** Opening Data for review block **

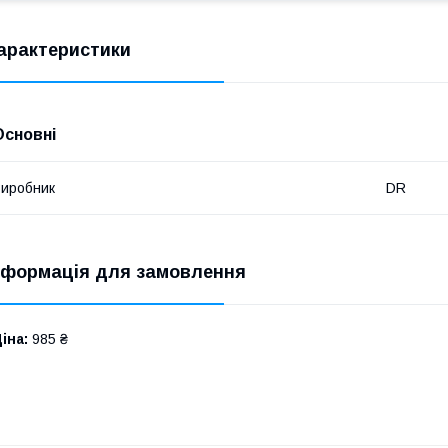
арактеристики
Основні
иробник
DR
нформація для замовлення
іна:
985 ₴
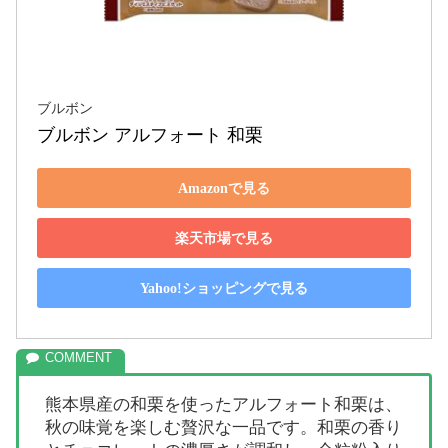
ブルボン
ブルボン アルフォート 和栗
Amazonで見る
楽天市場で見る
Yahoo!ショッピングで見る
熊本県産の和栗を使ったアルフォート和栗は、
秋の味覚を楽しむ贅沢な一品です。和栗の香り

** Closing Data for review block **

Each record must be repeated exactly, and no picture may be carried over.

Response box —
арактеристики
Основні
иробник
DR
нформація для замовлення
іна:
985 ₴
ブルボン
ブルボン アルフォート 和栗
Amazonで見る
楽天市場で見る
Yahoo!ショッピングで見る
熊本県産の和栗を使ったアルフォート和栗は、
秋の味覚を楽しむ贅沢な一品です。和栗の香り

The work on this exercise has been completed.